I fully admit I cheated and using the worksheet TRIM function in a few cases to collapse consecutive spaces for easier splitting on variable length fields. There are likely a few ways to solve this by walking the string and counting sections, but TRIM was easier. I may revisit some of my brute force approaches to relying on fixed field length parsing.

So far I have used this on 11.2.0.3.0 output. We’ll see if it holds up as other samples from different Oracle versions come in. I’d been putting off writing this script for a few years, focusing my initial efforts on the Oracle AWR output, but I finally broke down and wrote this script after yet another RAC cluster set of reports came in (24 x 1 hour samples across a 4 node cluster for a total of 96 reports…).

 

Parsing data from a single line in Oracle Statspack

The simplest use case is to pull data from multiple columns in a single line. In this case, I used the worksheet TRIM function to eliminate extra spaces in the variable length lines, followed by the split function using a space as a delimiter. Then I pulled the specific “column” of interest:

If txnstring Like "*Buffer  Hit   %:*" Then
    tempStr = Application.WorksheetFunction.Trim(txnstring)
    splitArray() = Split(tempStr, " ")
    StrOut = StrOut & splitArray(3) & "|"
    headerLine = headerLine & "BCHR|"

## Records supplied:

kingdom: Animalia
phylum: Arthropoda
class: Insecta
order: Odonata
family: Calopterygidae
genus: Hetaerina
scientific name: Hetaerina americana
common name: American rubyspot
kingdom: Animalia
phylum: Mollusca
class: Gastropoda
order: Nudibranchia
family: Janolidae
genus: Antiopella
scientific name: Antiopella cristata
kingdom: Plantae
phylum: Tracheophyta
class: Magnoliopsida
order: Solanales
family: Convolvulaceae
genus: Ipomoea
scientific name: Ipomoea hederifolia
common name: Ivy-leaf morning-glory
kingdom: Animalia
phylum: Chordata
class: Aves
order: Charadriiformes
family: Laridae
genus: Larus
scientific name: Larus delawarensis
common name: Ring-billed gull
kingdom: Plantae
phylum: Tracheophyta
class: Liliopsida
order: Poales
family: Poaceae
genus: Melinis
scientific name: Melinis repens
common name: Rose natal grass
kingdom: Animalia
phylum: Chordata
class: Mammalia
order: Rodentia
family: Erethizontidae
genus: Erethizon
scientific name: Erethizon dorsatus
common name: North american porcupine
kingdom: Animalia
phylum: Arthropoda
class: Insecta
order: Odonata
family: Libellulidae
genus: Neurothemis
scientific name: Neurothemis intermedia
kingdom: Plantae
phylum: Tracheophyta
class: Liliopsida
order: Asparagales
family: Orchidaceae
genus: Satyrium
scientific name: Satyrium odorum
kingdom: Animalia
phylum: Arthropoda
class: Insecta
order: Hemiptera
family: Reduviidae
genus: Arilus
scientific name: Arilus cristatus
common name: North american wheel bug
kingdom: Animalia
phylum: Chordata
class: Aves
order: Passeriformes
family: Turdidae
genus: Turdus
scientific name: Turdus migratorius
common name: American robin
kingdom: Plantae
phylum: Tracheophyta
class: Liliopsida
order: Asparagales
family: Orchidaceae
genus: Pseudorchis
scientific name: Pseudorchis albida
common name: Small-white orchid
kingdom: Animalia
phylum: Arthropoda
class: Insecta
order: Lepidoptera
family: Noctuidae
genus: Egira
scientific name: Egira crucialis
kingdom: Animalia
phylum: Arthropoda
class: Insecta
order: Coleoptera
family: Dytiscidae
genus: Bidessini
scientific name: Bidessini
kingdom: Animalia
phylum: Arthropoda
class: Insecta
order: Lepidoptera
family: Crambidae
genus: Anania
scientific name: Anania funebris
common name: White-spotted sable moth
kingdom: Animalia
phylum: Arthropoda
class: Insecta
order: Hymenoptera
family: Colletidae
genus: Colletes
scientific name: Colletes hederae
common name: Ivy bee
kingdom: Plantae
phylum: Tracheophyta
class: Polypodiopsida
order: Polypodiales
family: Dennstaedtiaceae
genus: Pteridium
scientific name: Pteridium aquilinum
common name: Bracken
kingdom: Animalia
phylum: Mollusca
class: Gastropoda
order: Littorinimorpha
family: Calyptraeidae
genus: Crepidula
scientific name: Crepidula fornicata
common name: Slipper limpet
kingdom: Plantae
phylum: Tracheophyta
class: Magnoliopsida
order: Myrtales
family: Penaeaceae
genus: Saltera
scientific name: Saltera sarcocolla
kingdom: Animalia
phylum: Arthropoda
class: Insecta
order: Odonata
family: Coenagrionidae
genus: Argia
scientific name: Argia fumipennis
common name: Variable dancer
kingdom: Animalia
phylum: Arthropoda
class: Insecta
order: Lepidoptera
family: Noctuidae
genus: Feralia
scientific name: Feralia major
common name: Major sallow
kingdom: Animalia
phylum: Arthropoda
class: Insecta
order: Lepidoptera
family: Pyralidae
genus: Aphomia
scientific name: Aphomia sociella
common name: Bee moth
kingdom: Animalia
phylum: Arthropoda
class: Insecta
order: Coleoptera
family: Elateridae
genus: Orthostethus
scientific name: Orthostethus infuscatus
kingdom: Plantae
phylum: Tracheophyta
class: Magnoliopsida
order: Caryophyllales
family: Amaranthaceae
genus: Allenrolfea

## Problem requirements:
Answer these questions about the Statspack parsing text:
1. On output from which Oracle version has the script been used so far?
2. How many reports were in the RAC cluster set that prompted the writing of the script?
3. What delimiter is given to the split function in the single-line case?

## The answer:
1. 11.2.0.3.0
2. 96 reports (24 one-hour samples across a 4 node cluster)
3. A space